If you’re like me, you leave this event feeling coerced. You didn’t want the stuffing and then you got it anyway. Some proportion of social influence creates this feeling of defeat, occasioning an inner monologue on what you wanted, what the other person wanted, and on how they got what they wanted and you didn’t get what you wanted. Hypnosis is a form of social influence that occasions a much reduced level of this kind of reflective grumbling. Instead, feelings of cooperation and of involuntariness prevail—a giving over of control to the hypnotist. When this happens, people can end up performing actions they might not have predicted in advance that they would do, or actions that spectators may find unusual and embarrassing. Instead of taking a bite of stuffing, the hypnotized person barks like a dog or acts as though she can’t get up from a chair.

A common trick of the stage hypnotist (e.g., McGill 1947), for example, might be to tell someone who is hypnotized that “until I tell you otherwise, you will be stuck to your chair, unable to get up from your seat. . . . In all other respects, you will feel fine and perfectly normal, except it will be as though you are glued to your chair . . . and the harder you try, the more you will be stuck to the seat. . . . No matter how hard you try, you will not be able to get up out of your chair.” Now, if someone said this to you at a party, you would probably get up smartly from your chair, deliver a defiant hip swivel, and then sit back down. Yet people who are hypnotized have no such reaction and instead wriggle uselessly and look nonplussed as they find themselves indeed stuck in their chairs until the hypnotist suggests otherwise. This is not a trick in the sense that the stage hypnotist has paid people off to help in the performance; it is one of the genuine phenomena of hypnosis.

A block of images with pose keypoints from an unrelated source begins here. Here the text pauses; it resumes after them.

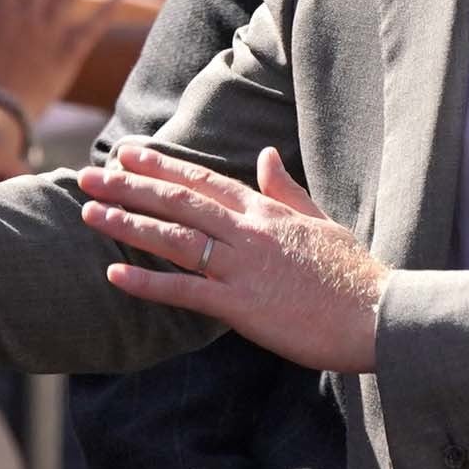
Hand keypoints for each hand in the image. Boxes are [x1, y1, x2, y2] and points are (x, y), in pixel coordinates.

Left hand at [79, 144, 382, 372]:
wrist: (380, 315)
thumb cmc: (354, 274)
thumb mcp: (320, 221)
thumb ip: (286, 190)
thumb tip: (264, 156)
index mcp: (265, 211)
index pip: (203, 180)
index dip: (161, 165)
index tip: (127, 153)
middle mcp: (248, 231)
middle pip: (178, 201)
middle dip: (129, 186)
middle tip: (88, 175)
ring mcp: (242, 267)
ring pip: (173, 237)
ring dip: (127, 223)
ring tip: (89, 212)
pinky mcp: (241, 305)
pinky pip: (185, 290)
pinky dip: (147, 282)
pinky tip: (114, 275)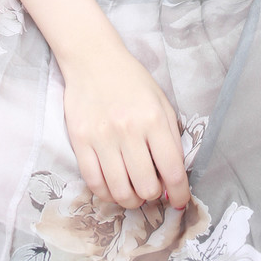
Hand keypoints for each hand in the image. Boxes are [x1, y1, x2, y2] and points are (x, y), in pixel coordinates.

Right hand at [60, 40, 190, 210]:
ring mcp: (102, 136)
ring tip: (133, 192)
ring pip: (120, 191)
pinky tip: (113, 187)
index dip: (179, 194)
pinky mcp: (80, 140)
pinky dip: (107, 193)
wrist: (93, 59)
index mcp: (153, 119)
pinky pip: (94, 182)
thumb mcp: (161, 102)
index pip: (172, 171)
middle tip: (152, 190)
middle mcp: (128, 129)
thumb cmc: (131, 81)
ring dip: (131, 200)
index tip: (179, 201)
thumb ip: (171, 139)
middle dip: (153, 196)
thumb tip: (171, 180)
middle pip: (146, 186)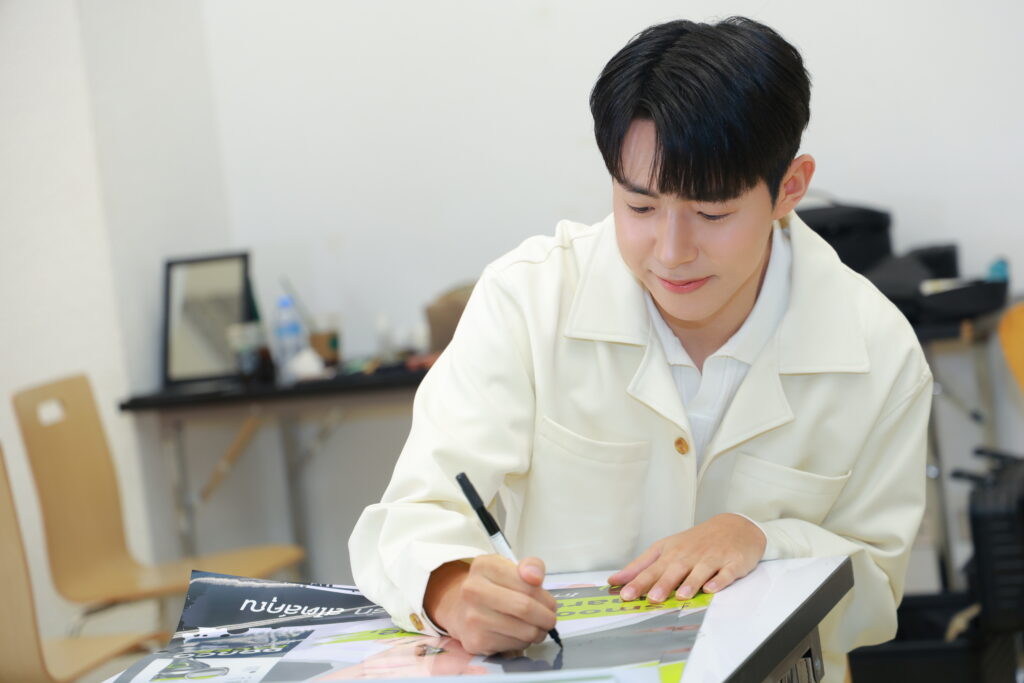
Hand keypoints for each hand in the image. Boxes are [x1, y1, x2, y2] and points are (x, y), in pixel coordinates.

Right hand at [424, 555, 556, 654]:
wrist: (460, 610)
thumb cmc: (493, 587)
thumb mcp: (510, 568)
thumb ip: (530, 566)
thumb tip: (536, 576)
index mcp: (484, 566)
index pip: (527, 583)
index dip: (545, 596)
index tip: (549, 602)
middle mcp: (473, 590)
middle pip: (525, 607)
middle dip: (546, 616)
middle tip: (550, 619)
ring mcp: (472, 617)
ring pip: (524, 630)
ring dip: (538, 631)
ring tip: (536, 627)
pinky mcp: (476, 641)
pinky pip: (515, 645)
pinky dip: (524, 642)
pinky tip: (518, 634)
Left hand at [608, 513, 765, 602]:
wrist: (734, 527)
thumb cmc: (695, 542)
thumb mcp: (666, 548)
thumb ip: (641, 566)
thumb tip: (616, 580)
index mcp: (671, 551)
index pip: (651, 567)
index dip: (637, 581)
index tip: (624, 594)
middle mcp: (689, 554)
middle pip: (674, 569)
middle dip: (662, 583)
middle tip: (651, 598)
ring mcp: (711, 558)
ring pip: (699, 571)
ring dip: (689, 583)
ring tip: (679, 596)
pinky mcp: (732, 563)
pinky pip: (725, 573)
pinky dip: (718, 581)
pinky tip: (711, 589)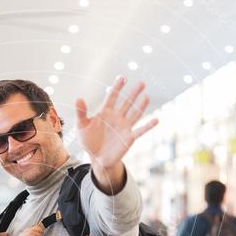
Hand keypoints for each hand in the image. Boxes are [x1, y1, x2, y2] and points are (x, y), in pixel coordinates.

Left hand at [75, 76, 159, 191]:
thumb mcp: (81, 126)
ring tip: (146, 96)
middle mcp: (117, 117)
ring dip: (141, 106)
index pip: (112, 96)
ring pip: (135, 113)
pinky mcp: (129, 137)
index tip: (123, 77)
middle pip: (127, 102)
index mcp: (105, 112)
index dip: (117, 87)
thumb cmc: (88, 141)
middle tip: (142, 83)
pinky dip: (148, 126)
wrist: (97, 158)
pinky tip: (156, 120)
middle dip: (134, 93)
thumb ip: (81, 113)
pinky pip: (141, 130)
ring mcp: (124, 126)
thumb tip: (78, 98)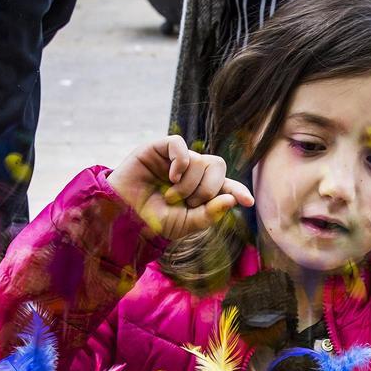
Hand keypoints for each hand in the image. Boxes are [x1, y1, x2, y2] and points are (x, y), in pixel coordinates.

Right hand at [108, 135, 253, 240]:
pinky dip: (180, 161)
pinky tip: (172, 176)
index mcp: (200, 190)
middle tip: (188, 203)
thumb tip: (231, 200)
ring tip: (170, 197)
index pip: (226, 185)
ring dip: (188, 183)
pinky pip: (180, 145)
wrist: (123, 215)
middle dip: (207, 190)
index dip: (237, 190)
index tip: (248, 201)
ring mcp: (177, 159)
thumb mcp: (184, 224)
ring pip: (200, 160)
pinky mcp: (160, 149)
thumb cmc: (152, 221)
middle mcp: (191, 172)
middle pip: (217, 168)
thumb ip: (208, 214)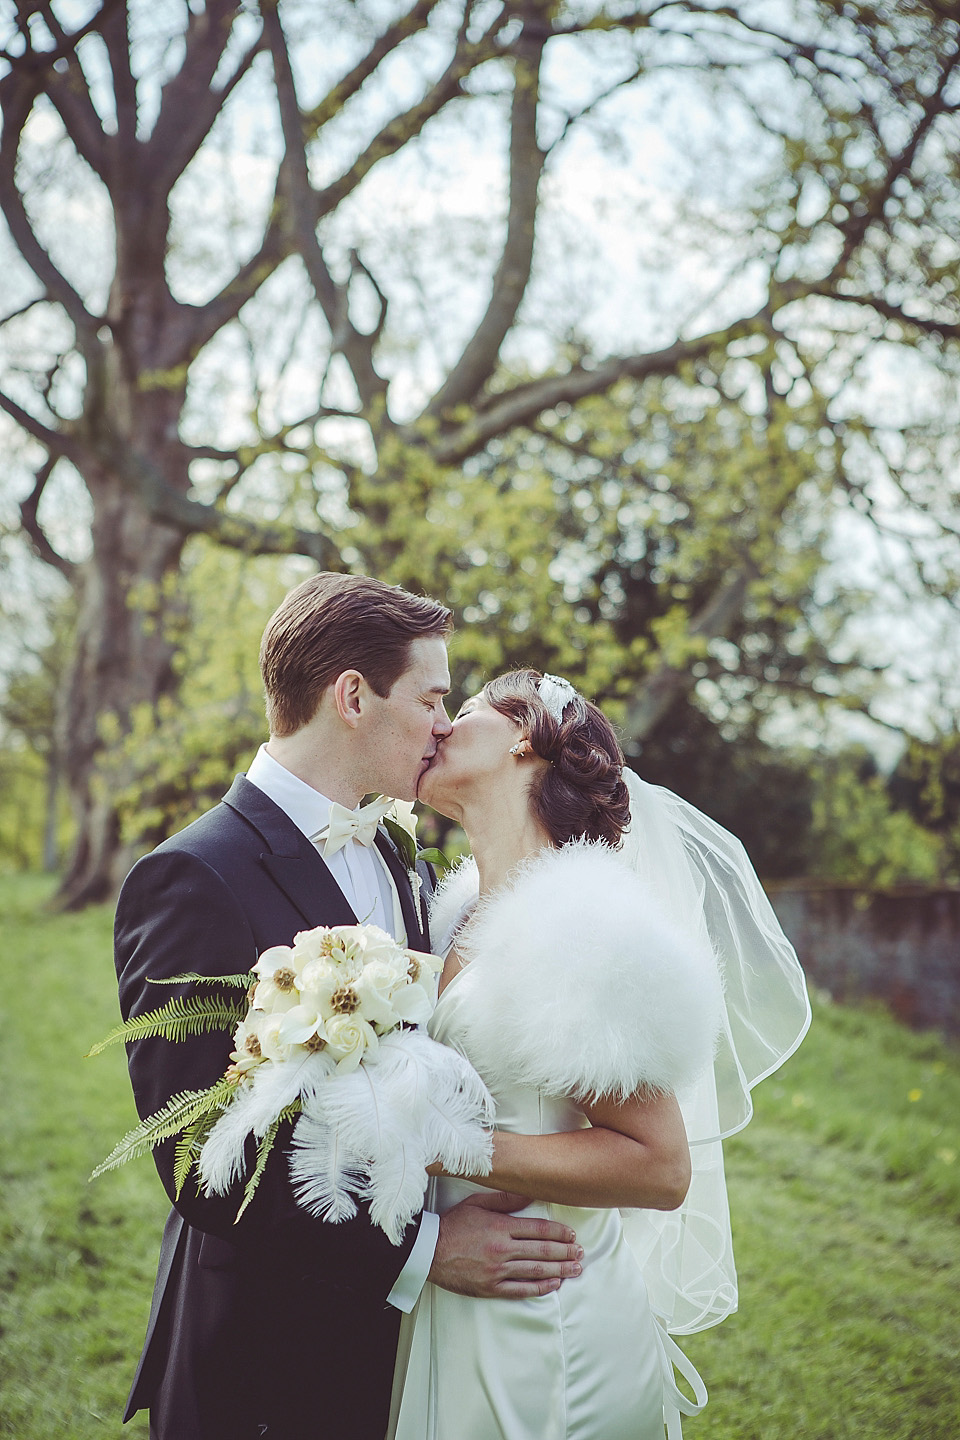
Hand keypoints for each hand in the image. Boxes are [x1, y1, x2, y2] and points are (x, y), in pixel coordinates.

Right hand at [429, 1190, 582, 1298]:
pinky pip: (520, 1289)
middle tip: (581, 1253)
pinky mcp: (490, 1288)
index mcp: (500, 1227)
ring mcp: (497, 1271)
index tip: (572, 1235)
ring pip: (535, 1271)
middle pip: (542, 1251)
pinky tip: (554, 1284)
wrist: (428, 1251)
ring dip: (559, 1270)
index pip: (538, 1230)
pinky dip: (540, 1288)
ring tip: (576, 1269)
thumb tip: (531, 1193)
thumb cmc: (453, 1224)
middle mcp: (501, 1249)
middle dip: (565, 1252)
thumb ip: (506, 1199)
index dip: (558, 1233)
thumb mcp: (477, 1203)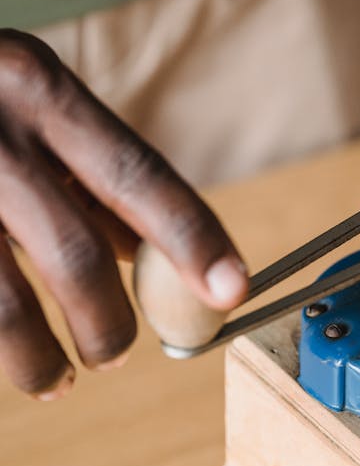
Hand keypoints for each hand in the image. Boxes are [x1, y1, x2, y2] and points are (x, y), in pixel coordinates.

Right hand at [0, 29, 248, 397]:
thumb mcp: (25, 103)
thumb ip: (87, 173)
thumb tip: (152, 250)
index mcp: (36, 86)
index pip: (137, 175)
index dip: (192, 238)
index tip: (232, 290)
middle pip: (76, 254)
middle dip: (108, 324)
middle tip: (116, 355)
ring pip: (4, 303)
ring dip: (41, 359)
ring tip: (57, 380)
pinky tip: (4, 357)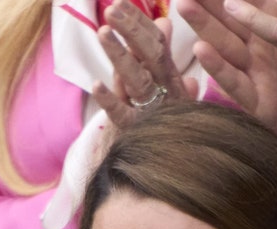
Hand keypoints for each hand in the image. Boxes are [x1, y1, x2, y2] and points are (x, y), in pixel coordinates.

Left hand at [91, 1, 191, 128]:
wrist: (181, 166)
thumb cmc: (174, 125)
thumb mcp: (173, 87)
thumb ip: (164, 57)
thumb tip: (164, 23)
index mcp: (170, 78)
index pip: (155, 42)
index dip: (138, 21)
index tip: (120, 2)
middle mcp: (164, 90)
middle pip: (148, 55)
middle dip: (130, 29)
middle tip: (111, 9)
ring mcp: (151, 111)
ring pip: (136, 79)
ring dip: (119, 55)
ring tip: (102, 32)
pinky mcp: (137, 132)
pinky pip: (122, 115)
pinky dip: (109, 100)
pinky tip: (95, 84)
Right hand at [177, 0, 276, 170]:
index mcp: (268, 27)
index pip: (243, 1)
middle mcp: (256, 50)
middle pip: (227, 19)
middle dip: (206, 0)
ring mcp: (254, 76)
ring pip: (225, 46)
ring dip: (203, 25)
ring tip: (183, 5)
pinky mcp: (258, 104)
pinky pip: (237, 83)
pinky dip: (218, 66)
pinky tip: (201, 50)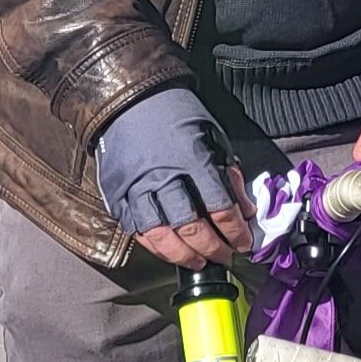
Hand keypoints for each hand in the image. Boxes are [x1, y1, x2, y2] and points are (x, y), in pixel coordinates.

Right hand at [96, 90, 255, 269]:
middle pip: (191, 226)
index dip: (235, 231)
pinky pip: (136, 230)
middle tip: (225, 257)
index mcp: (191, 159)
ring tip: (199, 262)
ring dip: (183, 255)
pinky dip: (154, 246)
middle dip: (213, 248)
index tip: (244, 242)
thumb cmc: (173, 113)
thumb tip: (244, 209)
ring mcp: (136, 188)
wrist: (126, 99)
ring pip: (161, 235)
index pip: (219, 206)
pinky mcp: (117, 195)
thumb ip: (228, 172)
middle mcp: (163, 177)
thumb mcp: (211, 133)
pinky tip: (169, 252)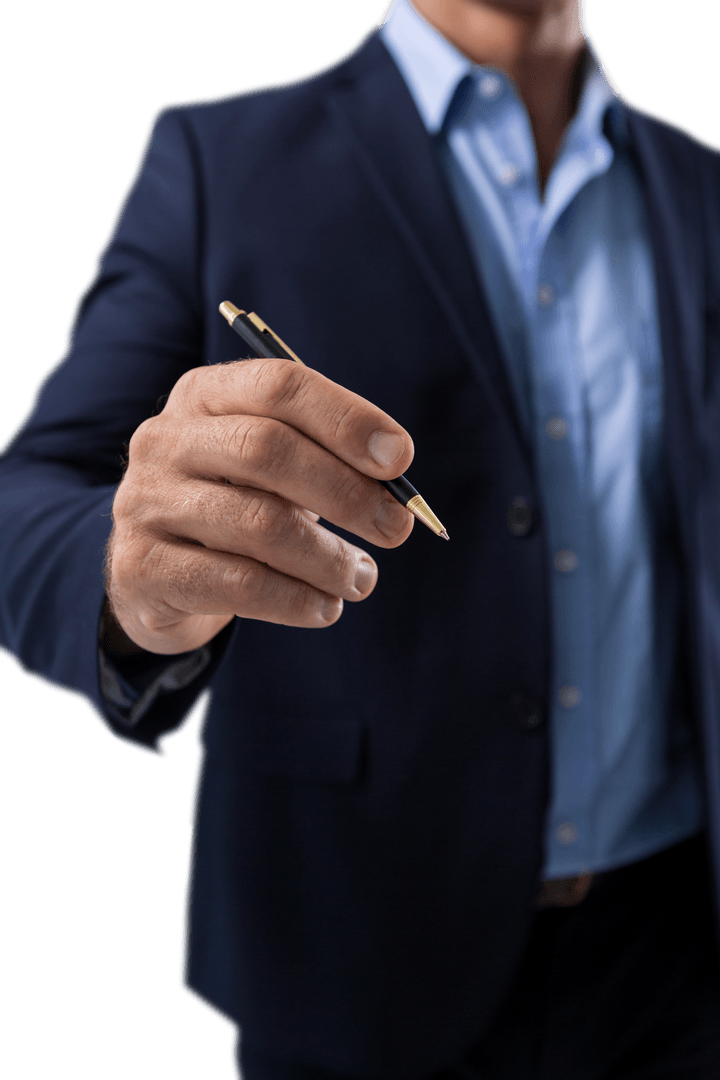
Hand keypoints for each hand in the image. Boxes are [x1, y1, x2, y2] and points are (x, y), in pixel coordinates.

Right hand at [105, 358, 413, 653]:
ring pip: (259, 525)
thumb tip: (396, 486)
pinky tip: (325, 608)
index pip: (278, 386)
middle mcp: (164, 439)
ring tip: (362, 579)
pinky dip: (297, 600)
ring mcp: (146, 503)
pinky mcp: (142, 567)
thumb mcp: (274, 468)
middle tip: (397, 529)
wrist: (155, 573)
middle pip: (267, 449)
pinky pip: (239, 584)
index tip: (399, 459)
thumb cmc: (236, 504)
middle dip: (347, 492)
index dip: (345, 419)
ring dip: (328, 558)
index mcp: (203, 395)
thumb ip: (327, 461)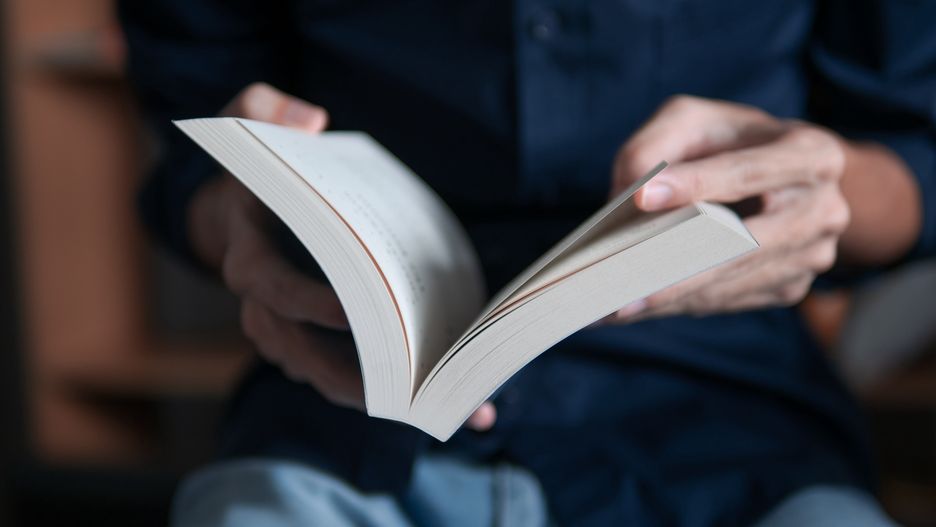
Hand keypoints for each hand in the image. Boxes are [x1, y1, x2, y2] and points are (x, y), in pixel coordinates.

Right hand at [187, 83, 496, 429]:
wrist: (240, 208)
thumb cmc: (255, 168)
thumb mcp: (244, 120)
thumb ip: (263, 107)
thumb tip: (309, 120)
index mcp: (248, 252)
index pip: (270, 286)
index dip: (306, 302)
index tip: (352, 311)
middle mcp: (259, 301)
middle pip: (297, 351)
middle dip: (348, 375)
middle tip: (406, 387)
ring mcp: (281, 326)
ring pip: (317, 372)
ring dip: (371, 394)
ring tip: (433, 406)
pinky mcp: (305, 338)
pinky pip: (334, 371)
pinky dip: (378, 389)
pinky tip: (434, 400)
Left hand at [606, 95, 851, 320]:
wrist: (781, 175)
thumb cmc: (727, 142)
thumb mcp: (693, 121)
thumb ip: (656, 146)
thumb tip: (629, 196)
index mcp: (811, 153)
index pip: (748, 172)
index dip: (696, 183)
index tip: (643, 197)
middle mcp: (824, 208)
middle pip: (744, 244)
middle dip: (677, 265)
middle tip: (618, 283)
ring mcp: (813, 254)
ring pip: (733, 281)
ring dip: (671, 296)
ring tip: (614, 306)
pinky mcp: (791, 286)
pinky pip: (731, 300)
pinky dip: (682, 303)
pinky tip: (640, 306)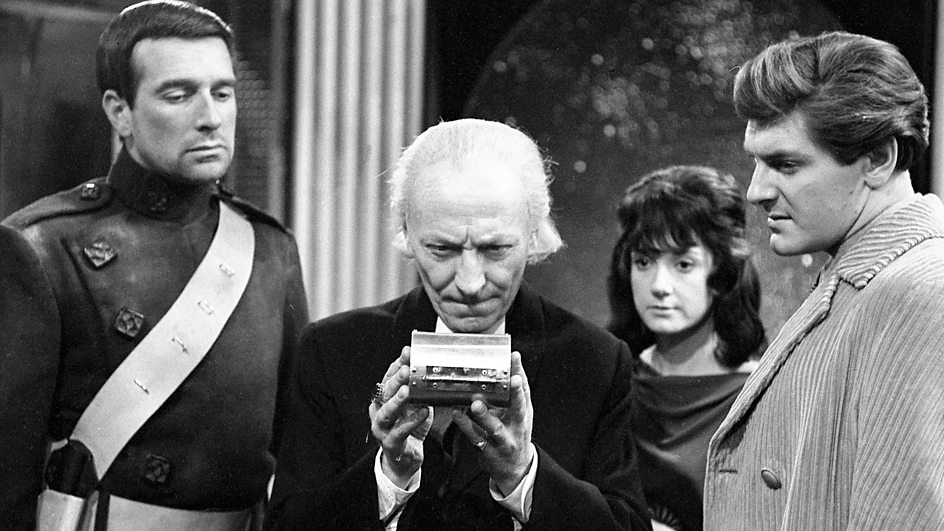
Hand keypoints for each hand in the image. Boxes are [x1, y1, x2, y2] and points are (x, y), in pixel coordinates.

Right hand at [368, 346, 432, 486]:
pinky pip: (400, 431)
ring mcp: (381, 427)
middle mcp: (378, 410)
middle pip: (386, 392)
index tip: (408, 351)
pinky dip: (411, 421)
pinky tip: (423, 412)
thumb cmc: (409, 428)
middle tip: (407, 369)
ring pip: (387, 412)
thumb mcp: (414, 404)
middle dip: (397, 379)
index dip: (398, 363)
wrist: (404, 458)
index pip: (389, 376)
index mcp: (384, 398)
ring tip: (408, 390)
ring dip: (397, 400)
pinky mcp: (390, 443)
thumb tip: (431, 369)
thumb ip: (419, 389)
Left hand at [451, 351, 533, 493]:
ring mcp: (503, 440)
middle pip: (518, 408)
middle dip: (515, 393)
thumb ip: (512, 393)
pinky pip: (475, 437)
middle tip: (512, 379)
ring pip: (494, 427)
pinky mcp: (488, 450)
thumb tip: (506, 364)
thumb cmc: (514, 434)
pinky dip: (465, 425)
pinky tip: (456, 413)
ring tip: (476, 402)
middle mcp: (517, 426)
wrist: (515, 469)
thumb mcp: (519, 414)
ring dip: (485, 415)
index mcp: (524, 414)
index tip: (514, 356)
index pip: (525, 390)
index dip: (520, 373)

Clearly, hypnosis involves a significant departure from the everyday experience and exercise of conscious will. The hypnotized person experiences the causation of his actions in an unusual way, as being generated less by the self and more by the hypnotist. This is not only a feeling but involves a kind of actual transfer of control from person to hypnotist. What is equally odd, though, is that the range of what can be controlled changes during hypnosis. People find that they are able to control the experience of pain or the recall of memory, for example, in ways that are not readily available to them when they are not hypnotized. In this sense, while hypnosis may undermine the experience of will, it seems paradoxically to expand and alter the force of will. This is why hypnosis has been implicated in many of the curiosities of will we have discussed, including possession, multiple personality, and automatisms. One way to explain what is happening when people experience departures from normal conscious will is to say that they’ve been subjected to some special process or state. Perhaps they are hypnotized.

But what, then, is hypnosis? This chapter examines what is known about hypnosis in current scientific psychology. The first focus is on induction—how people get to be hypnotized and who is most susceptible. Second, we take up the major phenomena of hypnosis, the features that distinguish the psychology of the hypnotized person from that of the person in a standard waking state. The third concern is figuring out what causes hypnosis. The chapter reviews the major theories and examines how some of the effects of hypnosis might be explained in terms of the theory of apparent mental causation. It concludes that hypnosis really only makes sense when we recognize that the experience of conscious will can be influenced by factors that are independent of the factors that cause human action.